Ce qui est intéressant, c’est qu’il est délibérément resté anonyme. Le monde ne le connaît que sous le nom de BNF. Pas de présence sur les réseaux sociaux. Pas de fonds de trading. Pas de jeux d’ego. Il comprenait que le silence était un avantage — moins de bruit dans sa tête signifiait de meilleures décisions. Sa fortune de Takashi Kotegawa a grandi précisément parce qu’il n’était pas distrait par la validation ou les followers.

Avançons jusqu’à aujourd’hui, avec les traders crypto et Web3. Les marchés bougent plus vite, c’est sûr. La technologie a changé. Mais les principes fondamentaux ? Ils manquent cruellement en ce moment. Tout le monde court après des richesses du jour au lendemain, basées sur le hype des influenceurs et les narratifs sur les réseaux sociaux. Ils trade des histoires, pas l’action des prix. Le manuel de Kotegawa est intemporel : ignorer le bruit, faire confiance aux données, couper les pertes rapidement, rester discipliné, rester humble.

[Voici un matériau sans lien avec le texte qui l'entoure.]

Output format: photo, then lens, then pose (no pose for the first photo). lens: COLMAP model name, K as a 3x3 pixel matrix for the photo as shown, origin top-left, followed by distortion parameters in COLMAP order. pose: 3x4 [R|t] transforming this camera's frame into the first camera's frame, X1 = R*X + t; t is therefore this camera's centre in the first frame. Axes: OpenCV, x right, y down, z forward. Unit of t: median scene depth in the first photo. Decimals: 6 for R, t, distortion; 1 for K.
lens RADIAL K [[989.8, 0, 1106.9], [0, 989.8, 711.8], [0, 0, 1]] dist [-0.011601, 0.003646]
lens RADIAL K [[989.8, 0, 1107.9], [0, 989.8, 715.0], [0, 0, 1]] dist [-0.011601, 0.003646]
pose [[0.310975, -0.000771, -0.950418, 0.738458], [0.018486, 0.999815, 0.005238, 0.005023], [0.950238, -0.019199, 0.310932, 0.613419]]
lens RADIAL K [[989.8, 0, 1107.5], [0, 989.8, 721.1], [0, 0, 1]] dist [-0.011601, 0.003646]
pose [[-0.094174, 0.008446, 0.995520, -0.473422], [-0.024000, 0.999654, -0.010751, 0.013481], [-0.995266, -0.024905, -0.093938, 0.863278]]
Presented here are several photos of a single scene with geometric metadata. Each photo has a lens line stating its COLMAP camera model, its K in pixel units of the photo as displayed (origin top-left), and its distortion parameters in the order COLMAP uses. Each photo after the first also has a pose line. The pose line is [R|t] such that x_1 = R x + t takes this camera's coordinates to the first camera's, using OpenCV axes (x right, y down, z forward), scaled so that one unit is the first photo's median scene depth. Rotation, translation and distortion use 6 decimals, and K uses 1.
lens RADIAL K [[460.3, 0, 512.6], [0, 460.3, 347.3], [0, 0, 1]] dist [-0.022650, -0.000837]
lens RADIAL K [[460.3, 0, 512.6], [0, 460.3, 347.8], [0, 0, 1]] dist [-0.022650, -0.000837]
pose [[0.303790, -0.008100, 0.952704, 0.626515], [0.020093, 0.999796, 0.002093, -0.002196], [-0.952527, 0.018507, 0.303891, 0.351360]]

Ce qui compte avec la fortune de Kotegawa, ce n’est pas juste le chiffre — c’est comment il l’a construite. Pas par chance ou privilège. Par un travail acharné, une connaissance technique profonde, et une discipline émotionnelle inébranlable. Il a prouvé que les grands traders ne naissent pas ; ils se construisent par une dévotion obsessionnelle au processus.

Si vous voulez trader comme lui, la liste de contrôle est simple : maîtriser l’action des prix et l’analyse technique, construire un système que vous suivez réellement, couper les pertes sans hésitation, éviter le hype à tout prix, se concentrer sur le processus plutôt que sur les profits, et rester silencieux pendant que vous travaillez. Le marché récompense ceux qui peuvent exécuter de façon cohérente pendant que les autres sont distraits par le bruit.

L’histoire de Kotegawa nous rappelle qu’en finance, le vrai avantage compétitif n’est pas l’intelligence ou les connexions. C’est la discipline. C’est se présenter chaque jour. C’est rester calme quand les autres paniquent. C’est faire confiance à son système quand le monde doute de vous. C’est ainsi qu’on construit une richesse réelle.